ABOUT THIS EXERCISE
Restate every record word for word, without the pictures.

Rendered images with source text
---
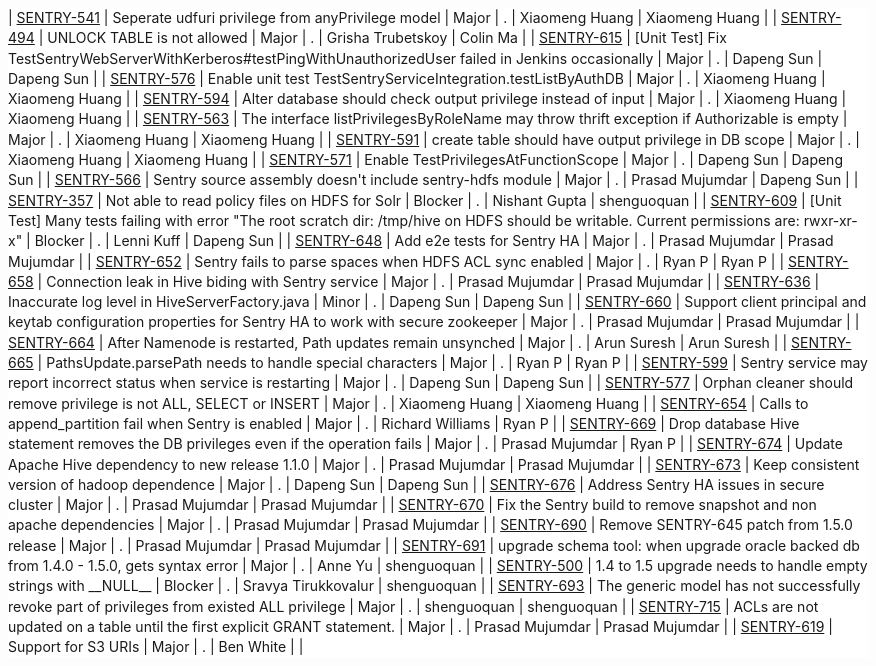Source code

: | [SENTRY-541](https://issues.apache.org/jira/browse/SENTRY-541) | Seperate udfuri privilege from anyPrivilege model |  Major | . | Xiaomeng Huang | Xiaomeng Huang |
| [SENTRY-494](https://issues.apache.org/jira/browse/SENTRY-494) | UNLOCK TABLE is not allowed |  Major | . | Grisha Trubetskoy | Colin Ma |
| [SENTRY-615](https://issues.apache.org/jira/browse/SENTRY-615) | [Unit Test] Fix TestSentryWebServerWithKerberos#testPingWithUnauthorizedUser failed in Jenkins occasionally |  Major | . | Dapeng Sun | Dapeng Sun |
| [SENTRY-576](https://issues.apache.org/jira/browse/SENTRY-576) | Enable unit test TestSentryServiceIntegration.testListByAuthDB |  Major | . | Xiaomeng Huang | Xiaomeng Huang |
| [SENTRY-594](https://issues.apache.org/jira/browse/SENTRY-594) | Alter database should check output privilege instead of input |  Major | . | Xiaomeng Huang | Xiaomeng Huang |
| [SENTRY-563](https://issues.apache.org/jira/browse/SENTRY-563) | The interface listPrivilegesByRoleName may throw thrift exception if Authorizable is empty |  Major | . | Xiaomeng Huang | Xiaomeng Huang |
| [SENTRY-591](https://issues.apache.org/jira/browse/SENTRY-591) | create table should have output privilege in DB scope |  Major | . | Xiaomeng Huang | Xiaomeng Huang |
| [SENTRY-571](https://issues.apache.org/jira/browse/SENTRY-571) | Enable TestPrivilegesAtFunctionScope |  Major | . | Dapeng Sun | Dapeng Sun |
| [SENTRY-566](https://issues.apache.org/jira/browse/SENTRY-566) | Sentry source assembly doesn't include sentry-hdfs module |  Major | . | Prasad Mujumdar | Dapeng Sun |
| [SENTRY-357](https://issues.apache.org/jira/browse/SENTRY-357) | Not able to read policy files on HDFS for Solr |  Blocker | . | Nishant Gupta | shenguoquan |
| [SENTRY-609](https://issues.apache.org/jira/browse/SENTRY-609) | [Unit Test] Many tests failing with error "The root scratch dir: /tmp/hive on HDFS should be writable. Current permissions are: rwxr-xr-x" |  Blocker | . | Lenni Kuff | Dapeng Sun |
| [SENTRY-648](https://issues.apache.org/jira/browse/SENTRY-648) | Add e2e tests for Sentry HA |  Major | . | Prasad Mujumdar | Prasad Mujumdar |
| [SENTRY-652](https://issues.apache.org/jira/browse/SENTRY-652) | Sentry fails to parse spaces when HDFS ACL sync enabled |  Major | . | Ryan P | Ryan P |
| [SENTRY-658](https://issues.apache.org/jira/browse/SENTRY-658) | Connection leak in Hive biding with Sentry service |  Major | . | Prasad Mujumdar | Prasad Mujumdar |
| [SENTRY-636](https://issues.apache.org/jira/browse/SENTRY-636) | Inaccurate log level in HiveServerFactory.java |  Minor | . | Dapeng Sun | Dapeng Sun |
| [SENTRY-660](https://issues.apache.org/jira/browse/SENTRY-660) | Support client principal and keytab configuration properties for Sentry HA to work with secure zookeeper |  Major | . | Prasad Mujumdar | Prasad Mujumdar |
| [SENTRY-664](https://issues.apache.org/jira/browse/SENTRY-664) | After Namenode is restarted, Path updates remain unsynched |  Major | . | Arun Suresh | Arun Suresh |
| [SENTRY-665](https://issues.apache.org/jira/browse/SENTRY-665) | PathsUpdate.parsePath needs to handle special characters |  Major | . | Ryan P | Ryan P |
| [SENTRY-599](https://issues.apache.org/jira/browse/SENTRY-599) | Sentry service may report incorrect status when service is restarting |  Major | . | Dapeng Sun | Dapeng Sun |
| [SENTRY-577](https://issues.apache.org/jira/browse/SENTRY-577) | Orphan cleaner should remove privilege is not ALL, SELECT or INSERT |  Major | . | Xiaomeng Huang | Xiaomeng Huang |
| [SENTRY-654](https://issues.apache.org/jira/browse/SENTRY-654) | Calls to append\_partition fail when Sentry is enabled |  Major | . | Richard Williams | Ryan P |
| [SENTRY-669](https://issues.apache.org/jira/browse/SENTRY-669) | Drop database Hive statement removes the DB privileges even if the operation fails |  Major | . | Prasad Mujumdar | Ryan P |
| [SENTRY-674](https://issues.apache.org/jira/browse/SENTRY-674) | Update Apache Hive dependency to new release 1.1.0 |  Major | . | Prasad Mujumdar | Prasad Mujumdar |
| [SENTRY-673](https://issues.apache.org/jira/browse/SENTRY-673) | Keep consistent version of hadoop dependence |  Major | . | Dapeng Sun | Dapeng Sun |
| [SENTRY-676](https://issues.apache.org/jira/browse/SENTRY-676) | Address Sentry HA issues in secure cluster |  Major | . | Prasad Mujumdar | Prasad Mujumdar |
| [SENTRY-670](https://issues.apache.org/jira/browse/SENTRY-670) | Fix the Sentry build to remove snapshot and non apache dependencies |  Major | . | Prasad Mujumdar | Prasad Mujumdar |
| [SENTRY-690](https://issues.apache.org/jira/browse/SENTRY-690) | Remove SENTRY-645 patch from 1.5.0 release |  Major | . | Prasad Mujumdar | Prasad Mujumdar |
| [SENTRY-691](https://issues.apache.org/jira/browse/SENTRY-691) | upgrade schema tool: when upgrade oracle backed db from 1.4.0 - 1.5.0, gets syntax error |  Major | . | Anne Yu | shenguoquan |
| [SENTRY-500](https://issues.apache.org/jira/browse/SENTRY-500) | 1.4 to 1.5 upgrade needs to handle empty strings with \_\_NULL\_\_ |  Blocker | . | Sravya Tirukkovalur | shenguoquan |
| [SENTRY-693](https://issues.apache.org/jira/browse/SENTRY-693) | The generic model has not successfully revoke part of privileges from existed ALL privilege |  Major | . | shenguoquan | shenguoquan |
| [SENTRY-715](https://issues.apache.org/jira/browse/SENTRY-715) | ACLs are not updated on a table until the first explicit GRANT statement. |  Major | . | Prasad Mujumdar | Prasad Mujumdar |
| [SENTRY-619](https://issues.apache.org/jira/browse/SENTRY-619) | Support for S3 URIs |  Major | . | Ben White |  |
---
SOLUTION TO THE PROBLEM
Source code

: | [SENTRY-541](https://issues.apache.org/jira/browse/SENTRY-541) | Seperate udfuri privilege from anyPrivilege model |  Major | . | Xiaomeng Huang | Xiaomeng Huang |
| [SENTRY-494](https://issues.apache.org/jira/browse/SENTRY-494) | UNLOCK TABLE is not allowed |  Major | . | Grisha Trubetskoy | Colin Ma |
| [SENTRY-615](https://issues.apache.org/jira/browse/SENTRY-615) | [Unit Test] Fix TestSentryWebServerWithKerberos#testPingWithUnauthorizedUser failed in Jenkins occasionally |  Major | . | Dapeng Sun | Dapeng Sun |
| [SENTRY-576](https://issues.apache.org/jira/browse/SENTRY-576) | Enable unit test TestSentryServiceIntegration.testListByAuthDB |  Major | . | Xiaomeng Huang | Xiaomeng Huang |
| [SENTRY-594](https://issues.apache.org/jira/browse/SENTRY-594) | Alter database should check output privilege instead of input |  Major | . | Xiaomeng Huang | Xiaomeng Huang |
| [SENTRY-563](https://issues.apache.org/jira/browse/SENTRY-563) | The interface listPrivilegesByRoleName may throw thrift exception if Authorizable is empty |  Major | . | Xiaomeng Huang | Xiaomeng Huang |
| [SENTRY-591](https://issues.apache.org/jira/browse/SENTRY-591) | create table should have output privilege in DB scope |  Major | . | Xiaomeng Huang | Xiaomeng Huang |
| [SENTRY-571](https://issues.apache.org/jira/browse/SENTRY-571) | Enable TestPrivilegesAtFunctionScope |  Major | . | Dapeng Sun | Dapeng Sun |
| [SENTRY-566](https://issues.apache.org/jira/browse/SENTRY-566) | Sentry source assembly doesn't include sentry-hdfs module |  Major | . | Prasad Mujumdar | Dapeng Sun |
| [SENTRY-357](https://issues.apache.org/jira/browse/SENTRY-357) | Not able to read policy files on HDFS for Solr |  Blocker | . | Nishant Gupta | shenguoquan |
| [SENTRY-609](https://issues.apache.org/jira/browse/SENTRY-609) | [Unit Test] Many tests failing with error "The root scratch dir: /tmp/hive on HDFS should be writable. Current permissions are: rwxr-xr-x" |  Blocker | . | Lenni Kuff | Dapeng Sun |
| [SENTRY-648](https://issues.apache.org/jira/browse/SENTRY-648) | Add e2e tests for Sentry HA |  Major | . | Prasad Mujumdar | Prasad Mujumdar |
| [SENTRY-652](https://issues.apache.org/jira/browse/SENTRY-652) | Sentry fails to parse spaces when HDFS ACL sync enabled |  Major | . | Ryan P | Ryan P |
| [SENTRY-658](https://issues.apache.org/jira/browse/SENTRY-658) | Connection leak in Hive biding with Sentry service |  Major | . | Prasad Mujumdar | Prasad Mujumdar |
| [SENTRY-636](https://issues.apache.org/jira/browse/SENTRY-636) | Inaccurate log level in HiveServerFactory.java |  Minor | . | Dapeng Sun | Dapeng Sun |
| [SENTRY-660](https://issues.apache.org/jira/browse/SENTRY-660) | Support client principal and keytab configuration properties for Sentry HA to work with secure zookeeper |  Major | . | Prasad Mujumdar | Prasad Mujumdar |
| [SENTRY-664](https://issues.apache.org/jira/browse/SENTRY-664) | After Namenode is restarted, Path updates remain unsynched |  Major | . | Arun Suresh | Arun Suresh |
| [SENTRY-665](https://issues.apache.org/jira/browse/SENTRY-665) | PathsUpdate.parsePath needs to handle special characters |  Major | . | Ryan P | Ryan P |
| [SENTRY-599](https://issues.apache.org/jira/browse/SENTRY-599) | Sentry service may report incorrect status when service is restarting |  Major | . | Dapeng Sun | Dapeng Sun |
| [SENTRY-577](https://issues.apache.org/jira/browse/SENTRY-577) | Orphan cleaner should remove privilege is not ALL, SELECT or INSERT |  Major | . | Xiaomeng Huang | Xiaomeng Huang |
| [SENTRY-654](https://issues.apache.org/jira/browse/SENTRY-654) | Calls to append\_partition fail when Sentry is enabled |  Major | . | Richard Williams | Ryan P |
| [SENTRY-669](https://issues.apache.org/jira/browse/SENTRY-669) | Drop database Hive statement removes the DB privileges even if the operation fails |  Major | . | Prasad Mujumdar | Ryan P |
| [SENTRY-674](https://issues.apache.org/jira/browse/SENTRY-674) | Update Apache Hive dependency to new release 1.1.0 |  Major | . | Prasad Mujumdar | Prasad Mujumdar |
| [SENTRY-673](https://issues.apache.org/jira/browse/SENTRY-673) | Keep consistent version of hadoop dependence |  Major | . | Dapeng Sun | Dapeng Sun |
| [SENTRY-676](https://issues.apache.org/jira/browse/SENTRY-676) | Address Sentry HA issues in secure cluster |  Major | . | Prasad Mujumdar | Prasad Mujumdar |
| [SENTRY-670](https://issues.apache.org/jira/browse/SENTRY-670) | Fix the Sentry build to remove snapshot and non apache dependencies |  Major | . | Prasad Mujumdar | Prasad Mujumdar |
| [SENTRY-690](https://issues.apache.org/jira/browse/SENTRY-690) | Remove SENTRY-645 patch from 1.5.0 release |  Major | . | Prasad Mujumdar | Prasad Mujumdar |
| [SENTRY-691](https://issues.apache.org/jira/browse/SENTRY-691) | upgrade schema tool: when upgrade oracle backed db from 1.4.0 - 1.5.0, gets syntax error |  Major | . | Anne Yu | shenguoquan |
| [SENTRY-500](https://issues.apache.org/jira/browse/SENTRY-500) | 1.4 to 1.5 upgrade needs to handle empty strings with \_\_NULL\_\_ |  Blocker | . | Sravya Tirukkovalur | shenguoquan |
| [SENTRY-693](https://issues.apache.org/jira/browse/SENTRY-693) | The generic model has not successfully revoke part of privileges from existed ALL privilege |  Major | . | shenguoquan | shenguoquan |
| [SENTRY-715](https://issues.apache.org/jira/browse/SENTRY-715) | ACLs are not updated on a table until the first explicit GRANT statement. |  Major | . | Prasad Mujumdar | Prasad Mujumdar |
| [SENTRY-619](https://issues.apache.org/jira/browse/SENTRY-619) | Support for S3 URIs |  Major | . | Ben White |  |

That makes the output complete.